DNC boss frets over shrinking female vote

 

Spurred by Rush Limbaugh’s verbal assault of a female Georgetown University student’s testimony on birth control and a dramatic drop in the women vote in 2010, the Democratic Party is mounting an aggressive bid to give the fall vote a pink sparkle.

Led by their populist leader, Rep. Debbie Wasserman Schultz, D-Fla., the Democratic National Committee this month opened a new Women’s Initiative to support female candidates and women surrogate speakers for all Democrat office-seekers who rely on women voters to win. “Women’s voices are crucial for our democracy,” says Wasserman Schultz.

She has been working overtime to get women back to the voting booths and their numbers expanded in Congress. In speeches, like one before the National Democratic Institute last week, she uses scary numbers to shock women to join her cause. For example, she notes that since Congress was created in the 1700s, just 277 women have served compared to 12,000 men. “At this rate we will not reach parity in Congress for 500 years,” she says.

As chair of the DNC, she is especially worried about the dramatic drop-off in the female vote from 2008, when 60 percent of eligible women voted, to 2010, when just 46 percent did.
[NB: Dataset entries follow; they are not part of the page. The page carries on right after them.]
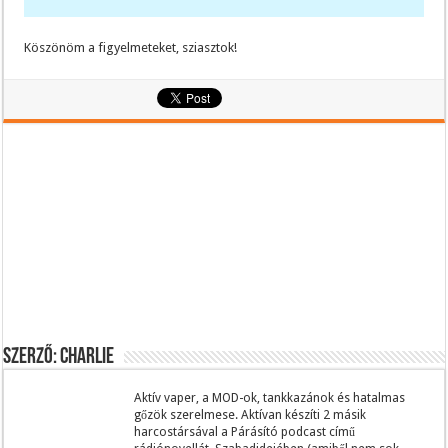
Köszönöm a figyelmeteket, sziasztok!
Szerző: Charlie
Aktív vaper, a MOD-ok, tankkazánok és hatalmas
gőzök szerelmese. Aktívan készíti 2 másik
harcostársával a Párásító podcast című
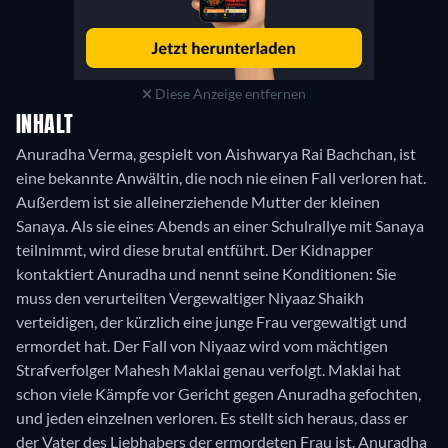
Diese Anzeige entfernen
INHALT
Anuradha Verma, gespielt von Aishwarya Rai Bachchan, ist
eine bekannte Anwältin, die noch nie einen Fall verloren hat.
Außerdem ist sie alleinerziehende Mutter der kleinen
Sanaya. Als sie eines Abends an einer Schulrallye mit Sanaya
teilnimmt, wird diese brutal entführt. Der Kidnapper
kontaktiert Anuradha und nennt seine Konditionen: Sie
muss den verurteilten Vergewaltiger Niyaaz Shaikh
verteidigen, der kürzlich eine junge Frau vergewaltigt und
ermordet hat. Der Fall von Niyaaz wird vom mächtigen
Strafverfolger Mahesh Maklai genau verfolgt. Maklai hat
schon viele Kämpfe vor Gericht gegen Anuradha gefochten,
und jeden einzelnen verloren. Es stellt sich heraus, dass er
der Vater des Liebhabers der ermordeten Frau ist. Anuradha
“There is just too much at stake for women to sit this one out,” she says, especially in light of the recent Limbaugh controversy which Democrats have seized on to woo women. “The way women are talked about in this country must change,” she says.

Wasserman Schultz likes to lead by example, even in her DNC office. “My office is pale pink, bright pink,” she says. “I wanted to make sure when I got to the DNC and saw these really big masculine brown couches that a strong signal was sent to anyone who crossed the threshold of my office that a woman works here now.”